• [WHAT THE EXERCISE ASKS]
Make an exact copy of the records below, excluding images.
Start of STORED DATA
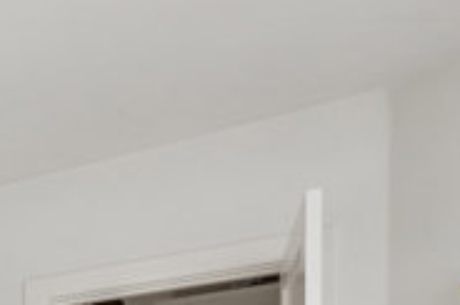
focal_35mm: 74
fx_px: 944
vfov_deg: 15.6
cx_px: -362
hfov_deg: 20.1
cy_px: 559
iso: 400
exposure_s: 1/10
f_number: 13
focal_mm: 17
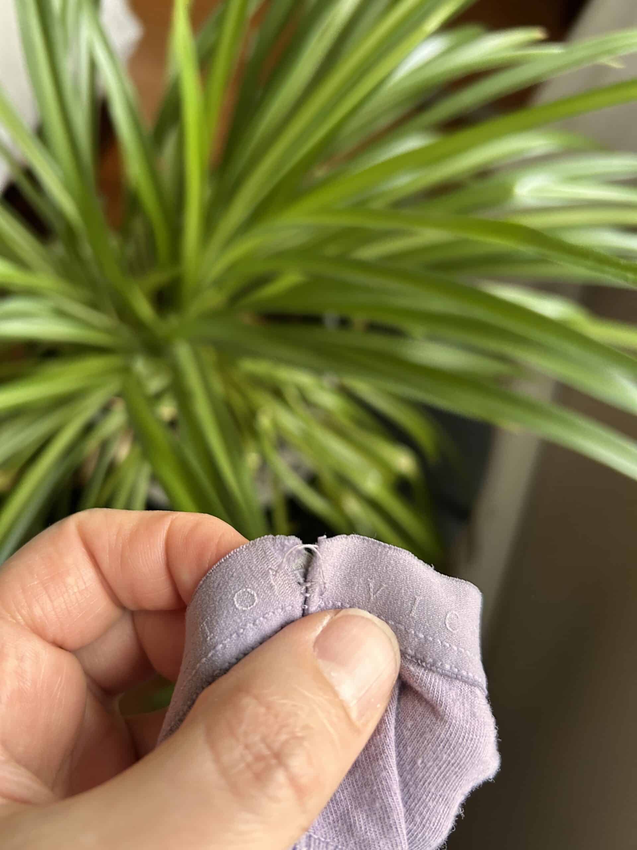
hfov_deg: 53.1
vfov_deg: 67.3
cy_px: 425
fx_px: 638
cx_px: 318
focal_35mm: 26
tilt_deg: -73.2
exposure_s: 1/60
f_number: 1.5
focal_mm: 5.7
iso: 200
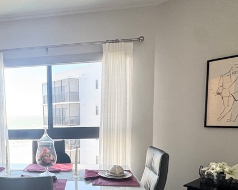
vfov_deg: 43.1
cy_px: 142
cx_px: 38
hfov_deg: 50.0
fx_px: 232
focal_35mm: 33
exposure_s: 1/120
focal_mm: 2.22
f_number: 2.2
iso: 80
End of STORED DATA
• [ANSWER SECTION]
focal_35mm: 74
fx_px: 944
vfov_deg: 15.6
cx_px: -362
hfov_deg: 20.1
cy_px: 559
iso: 400
exposure_s: 1/10
f_number: 13
focal_mm: 17
hfov_deg: 53.1
vfov_deg: 67.3
cy_px: 425
fx_px: 638
cx_px: 318
focal_35mm: 26
tilt_deg: -73.2
exposure_s: 1/60
f_number: 1.5
focal_mm: 5.7
iso: 200
vfov_deg: 43.1
cy_px: 142
cx_px: 38
hfov_deg: 50.0
fx_px: 232
focal_35mm: 33
exposure_s: 1/120
focal_mm: 2.22
f_number: 2.2
iso: 80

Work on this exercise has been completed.